Toda a gente séria. Às vezes até penso que o profissionalismo se mede pela carga sorumbática que cada um carrega. Ora a colega E. não conseguiu esconder o seu desagrado pelo facto de não ter cacifo. Ainda mais quando os há vazios, mas fechados, dado que os inquilinos do ano anterior se foram e com eles levaram as chaves, das quais não existe qualquer cópia. A  colega que manda em todos nós, que é como quem diz, a Coordenadora, informou que a única solução era arrombar a fechadura. Ao meu lado o colega J. rejubilou, mas de forma séria, e não sei se por hábito em arrombar fechaduras, se por ter a oportunidade de se iniciar nessa carreira.
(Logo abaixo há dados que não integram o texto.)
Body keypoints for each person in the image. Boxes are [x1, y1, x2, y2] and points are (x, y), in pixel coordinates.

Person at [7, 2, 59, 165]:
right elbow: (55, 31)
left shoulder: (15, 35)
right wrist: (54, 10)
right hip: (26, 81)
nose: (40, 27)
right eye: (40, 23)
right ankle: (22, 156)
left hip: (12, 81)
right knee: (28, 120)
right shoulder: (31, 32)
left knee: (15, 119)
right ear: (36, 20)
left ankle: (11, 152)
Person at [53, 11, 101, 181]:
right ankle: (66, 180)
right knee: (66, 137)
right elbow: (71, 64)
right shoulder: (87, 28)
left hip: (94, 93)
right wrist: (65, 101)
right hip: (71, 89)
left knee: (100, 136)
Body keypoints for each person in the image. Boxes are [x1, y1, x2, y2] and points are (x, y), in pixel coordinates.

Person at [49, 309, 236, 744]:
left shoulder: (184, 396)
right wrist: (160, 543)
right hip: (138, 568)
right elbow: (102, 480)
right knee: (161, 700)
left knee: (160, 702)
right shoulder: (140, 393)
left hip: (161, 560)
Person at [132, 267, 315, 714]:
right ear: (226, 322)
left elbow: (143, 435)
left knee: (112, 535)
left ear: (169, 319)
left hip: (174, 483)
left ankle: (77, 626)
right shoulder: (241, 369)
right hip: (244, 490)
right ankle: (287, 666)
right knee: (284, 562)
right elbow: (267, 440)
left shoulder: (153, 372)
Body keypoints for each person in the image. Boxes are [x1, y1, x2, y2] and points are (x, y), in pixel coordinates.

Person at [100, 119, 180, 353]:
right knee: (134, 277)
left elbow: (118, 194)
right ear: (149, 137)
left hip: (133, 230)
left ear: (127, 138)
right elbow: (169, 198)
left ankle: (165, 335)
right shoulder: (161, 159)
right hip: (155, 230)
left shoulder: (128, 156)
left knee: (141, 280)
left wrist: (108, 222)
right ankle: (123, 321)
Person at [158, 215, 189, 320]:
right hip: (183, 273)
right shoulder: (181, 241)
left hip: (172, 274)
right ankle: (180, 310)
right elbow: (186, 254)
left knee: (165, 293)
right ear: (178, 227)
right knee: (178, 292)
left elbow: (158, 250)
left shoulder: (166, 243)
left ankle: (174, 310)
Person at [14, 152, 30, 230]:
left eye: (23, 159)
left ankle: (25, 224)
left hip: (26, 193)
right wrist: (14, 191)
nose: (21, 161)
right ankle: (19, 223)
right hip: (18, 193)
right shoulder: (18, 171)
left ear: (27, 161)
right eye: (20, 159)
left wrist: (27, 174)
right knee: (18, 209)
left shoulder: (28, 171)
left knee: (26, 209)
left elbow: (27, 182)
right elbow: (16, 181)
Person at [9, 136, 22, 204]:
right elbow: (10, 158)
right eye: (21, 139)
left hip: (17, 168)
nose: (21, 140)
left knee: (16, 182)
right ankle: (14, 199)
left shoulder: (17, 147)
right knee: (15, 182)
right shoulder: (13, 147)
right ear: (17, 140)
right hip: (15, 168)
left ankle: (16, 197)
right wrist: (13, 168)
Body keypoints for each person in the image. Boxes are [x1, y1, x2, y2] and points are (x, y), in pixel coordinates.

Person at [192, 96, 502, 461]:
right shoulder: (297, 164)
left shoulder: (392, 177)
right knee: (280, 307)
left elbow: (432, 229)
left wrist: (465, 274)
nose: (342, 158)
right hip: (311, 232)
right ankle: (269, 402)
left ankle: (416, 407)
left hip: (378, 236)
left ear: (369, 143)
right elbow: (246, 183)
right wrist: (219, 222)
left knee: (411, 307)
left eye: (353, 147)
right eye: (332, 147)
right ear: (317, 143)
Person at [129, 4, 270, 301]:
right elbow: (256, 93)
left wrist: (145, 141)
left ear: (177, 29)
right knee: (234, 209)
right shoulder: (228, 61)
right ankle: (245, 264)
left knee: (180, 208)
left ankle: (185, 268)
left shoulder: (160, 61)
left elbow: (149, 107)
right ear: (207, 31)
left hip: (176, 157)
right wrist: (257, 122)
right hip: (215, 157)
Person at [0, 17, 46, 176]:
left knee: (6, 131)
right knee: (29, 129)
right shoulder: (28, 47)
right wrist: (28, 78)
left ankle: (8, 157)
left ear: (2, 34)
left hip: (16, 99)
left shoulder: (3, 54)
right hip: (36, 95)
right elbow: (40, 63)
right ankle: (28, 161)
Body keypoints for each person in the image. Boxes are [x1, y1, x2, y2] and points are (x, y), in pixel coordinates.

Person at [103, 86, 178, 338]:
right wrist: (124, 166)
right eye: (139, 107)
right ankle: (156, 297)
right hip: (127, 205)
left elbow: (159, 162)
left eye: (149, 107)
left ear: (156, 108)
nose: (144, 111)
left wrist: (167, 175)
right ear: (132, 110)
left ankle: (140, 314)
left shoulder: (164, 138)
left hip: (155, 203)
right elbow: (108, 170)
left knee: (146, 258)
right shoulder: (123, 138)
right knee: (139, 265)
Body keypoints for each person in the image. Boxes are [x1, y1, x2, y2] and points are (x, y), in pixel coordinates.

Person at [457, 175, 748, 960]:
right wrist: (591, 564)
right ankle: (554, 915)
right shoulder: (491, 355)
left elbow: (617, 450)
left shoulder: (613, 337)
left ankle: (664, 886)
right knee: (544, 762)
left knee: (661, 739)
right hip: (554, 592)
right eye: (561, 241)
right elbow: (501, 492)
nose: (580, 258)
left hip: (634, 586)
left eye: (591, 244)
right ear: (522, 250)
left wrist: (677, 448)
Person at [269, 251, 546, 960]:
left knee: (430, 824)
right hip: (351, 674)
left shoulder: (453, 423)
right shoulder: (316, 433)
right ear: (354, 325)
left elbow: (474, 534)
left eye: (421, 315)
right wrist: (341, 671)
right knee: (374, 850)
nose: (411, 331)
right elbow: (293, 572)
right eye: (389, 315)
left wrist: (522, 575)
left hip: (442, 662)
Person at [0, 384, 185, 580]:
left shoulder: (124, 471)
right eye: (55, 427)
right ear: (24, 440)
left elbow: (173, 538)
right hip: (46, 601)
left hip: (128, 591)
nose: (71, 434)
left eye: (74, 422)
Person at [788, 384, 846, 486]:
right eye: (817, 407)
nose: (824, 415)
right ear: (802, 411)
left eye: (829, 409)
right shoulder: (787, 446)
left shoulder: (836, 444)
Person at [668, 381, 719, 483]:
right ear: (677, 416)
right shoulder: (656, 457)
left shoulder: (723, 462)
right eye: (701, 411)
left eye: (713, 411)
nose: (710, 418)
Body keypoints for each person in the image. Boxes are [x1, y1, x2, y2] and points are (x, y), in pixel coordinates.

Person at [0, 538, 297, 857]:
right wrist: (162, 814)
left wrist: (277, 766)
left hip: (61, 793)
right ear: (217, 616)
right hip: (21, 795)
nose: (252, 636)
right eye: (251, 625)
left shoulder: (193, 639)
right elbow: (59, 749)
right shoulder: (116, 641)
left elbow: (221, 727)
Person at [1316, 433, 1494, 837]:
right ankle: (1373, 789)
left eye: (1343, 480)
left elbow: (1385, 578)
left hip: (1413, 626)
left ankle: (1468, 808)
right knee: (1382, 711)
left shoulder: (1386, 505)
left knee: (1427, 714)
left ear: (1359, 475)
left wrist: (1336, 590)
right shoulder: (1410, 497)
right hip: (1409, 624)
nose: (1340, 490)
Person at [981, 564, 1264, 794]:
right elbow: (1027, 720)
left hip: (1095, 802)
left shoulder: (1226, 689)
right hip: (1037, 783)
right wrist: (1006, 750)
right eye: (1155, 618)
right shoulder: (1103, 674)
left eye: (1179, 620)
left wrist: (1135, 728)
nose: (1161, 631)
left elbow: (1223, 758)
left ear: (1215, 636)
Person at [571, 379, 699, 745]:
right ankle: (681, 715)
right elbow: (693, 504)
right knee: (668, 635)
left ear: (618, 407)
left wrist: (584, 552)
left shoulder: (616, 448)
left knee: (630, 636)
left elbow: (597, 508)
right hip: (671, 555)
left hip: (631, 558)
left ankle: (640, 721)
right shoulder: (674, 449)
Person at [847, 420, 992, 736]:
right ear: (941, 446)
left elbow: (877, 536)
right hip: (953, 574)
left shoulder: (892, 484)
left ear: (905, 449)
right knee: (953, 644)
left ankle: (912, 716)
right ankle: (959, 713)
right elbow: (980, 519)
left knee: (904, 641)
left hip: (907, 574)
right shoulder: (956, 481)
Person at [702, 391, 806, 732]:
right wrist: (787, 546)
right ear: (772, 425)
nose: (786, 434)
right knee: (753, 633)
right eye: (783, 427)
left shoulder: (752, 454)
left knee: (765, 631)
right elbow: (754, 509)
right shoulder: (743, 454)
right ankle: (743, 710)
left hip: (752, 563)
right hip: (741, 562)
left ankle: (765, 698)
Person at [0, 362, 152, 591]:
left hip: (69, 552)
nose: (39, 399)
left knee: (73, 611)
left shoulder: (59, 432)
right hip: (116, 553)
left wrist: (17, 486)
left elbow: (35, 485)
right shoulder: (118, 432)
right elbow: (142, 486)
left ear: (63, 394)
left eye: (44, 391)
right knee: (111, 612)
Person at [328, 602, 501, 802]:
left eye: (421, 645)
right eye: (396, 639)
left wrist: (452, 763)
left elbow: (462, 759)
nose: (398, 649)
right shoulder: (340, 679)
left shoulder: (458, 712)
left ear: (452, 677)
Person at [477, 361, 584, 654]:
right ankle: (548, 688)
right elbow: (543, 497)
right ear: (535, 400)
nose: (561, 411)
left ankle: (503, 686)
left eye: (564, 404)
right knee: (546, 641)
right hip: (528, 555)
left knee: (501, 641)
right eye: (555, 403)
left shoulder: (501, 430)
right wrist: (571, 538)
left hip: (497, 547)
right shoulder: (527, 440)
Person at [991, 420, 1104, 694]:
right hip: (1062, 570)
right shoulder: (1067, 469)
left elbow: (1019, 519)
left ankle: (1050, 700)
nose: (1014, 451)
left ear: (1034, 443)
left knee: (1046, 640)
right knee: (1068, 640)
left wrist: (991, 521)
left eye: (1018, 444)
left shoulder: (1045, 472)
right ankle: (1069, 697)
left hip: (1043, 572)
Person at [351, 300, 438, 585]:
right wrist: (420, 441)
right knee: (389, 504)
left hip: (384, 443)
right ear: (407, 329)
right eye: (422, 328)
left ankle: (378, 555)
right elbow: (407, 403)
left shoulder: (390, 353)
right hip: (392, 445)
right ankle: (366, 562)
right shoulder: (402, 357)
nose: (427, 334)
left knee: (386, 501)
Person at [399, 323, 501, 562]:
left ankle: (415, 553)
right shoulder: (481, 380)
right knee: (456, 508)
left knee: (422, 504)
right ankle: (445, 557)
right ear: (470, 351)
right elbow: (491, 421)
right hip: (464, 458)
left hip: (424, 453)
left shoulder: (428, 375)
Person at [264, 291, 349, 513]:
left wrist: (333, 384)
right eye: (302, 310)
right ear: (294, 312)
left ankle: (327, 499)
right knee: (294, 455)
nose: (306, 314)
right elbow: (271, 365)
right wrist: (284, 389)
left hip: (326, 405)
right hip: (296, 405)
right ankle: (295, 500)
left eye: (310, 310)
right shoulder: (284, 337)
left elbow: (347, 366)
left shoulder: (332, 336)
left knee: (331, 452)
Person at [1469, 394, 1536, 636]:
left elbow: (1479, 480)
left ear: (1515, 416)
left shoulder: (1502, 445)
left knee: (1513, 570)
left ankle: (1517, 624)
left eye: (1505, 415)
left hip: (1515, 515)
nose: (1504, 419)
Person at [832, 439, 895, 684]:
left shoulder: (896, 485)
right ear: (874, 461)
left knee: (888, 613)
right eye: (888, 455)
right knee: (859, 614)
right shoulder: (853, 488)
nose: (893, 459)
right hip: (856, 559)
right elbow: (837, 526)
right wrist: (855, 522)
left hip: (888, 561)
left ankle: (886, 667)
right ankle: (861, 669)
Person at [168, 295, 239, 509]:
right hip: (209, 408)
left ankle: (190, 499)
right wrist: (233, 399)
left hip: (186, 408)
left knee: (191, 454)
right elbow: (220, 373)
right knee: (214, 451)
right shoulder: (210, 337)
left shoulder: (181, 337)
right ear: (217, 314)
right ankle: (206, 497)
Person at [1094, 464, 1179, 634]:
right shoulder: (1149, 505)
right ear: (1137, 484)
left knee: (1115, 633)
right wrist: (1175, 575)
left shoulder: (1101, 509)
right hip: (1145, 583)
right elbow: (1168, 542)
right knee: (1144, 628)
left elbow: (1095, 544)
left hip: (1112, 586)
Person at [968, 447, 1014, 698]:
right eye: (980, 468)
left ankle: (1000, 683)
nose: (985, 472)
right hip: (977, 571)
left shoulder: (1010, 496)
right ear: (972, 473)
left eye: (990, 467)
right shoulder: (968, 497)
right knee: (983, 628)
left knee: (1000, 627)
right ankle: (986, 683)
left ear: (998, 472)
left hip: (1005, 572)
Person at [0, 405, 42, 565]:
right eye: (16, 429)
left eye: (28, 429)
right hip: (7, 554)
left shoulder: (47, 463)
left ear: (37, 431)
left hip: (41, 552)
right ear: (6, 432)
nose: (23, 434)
No entanto, tudo ficou em “águas de bacalhau”, pois a Coordenadora, seriamente, esclareceu que não pode ser qualquer um a fazê-lo, tem de haver um técnico e mais não sei o quê.

Eu, que gosto de apresentar soluções, apresentei-a e sugeri, de semblante carregado:

- Não sei se é possível fazê-lo, mas tenho uma sugestão: aproxima-se a Black Friday, seguramente que haverá promoções muitos jeitosas em cacifos. Cada um compra o seu e colocamo-lo na sala de professores. Quando acabar o ano letivo, é só agarrar nele e levá-lo e já está.

Ficaram todos de pensar, isso me garantiram as suas expressões divertidamente sérias, que isto é gente de um profissionalismo imaculado.

Assim foram os dias. E só estamos a meio da semana.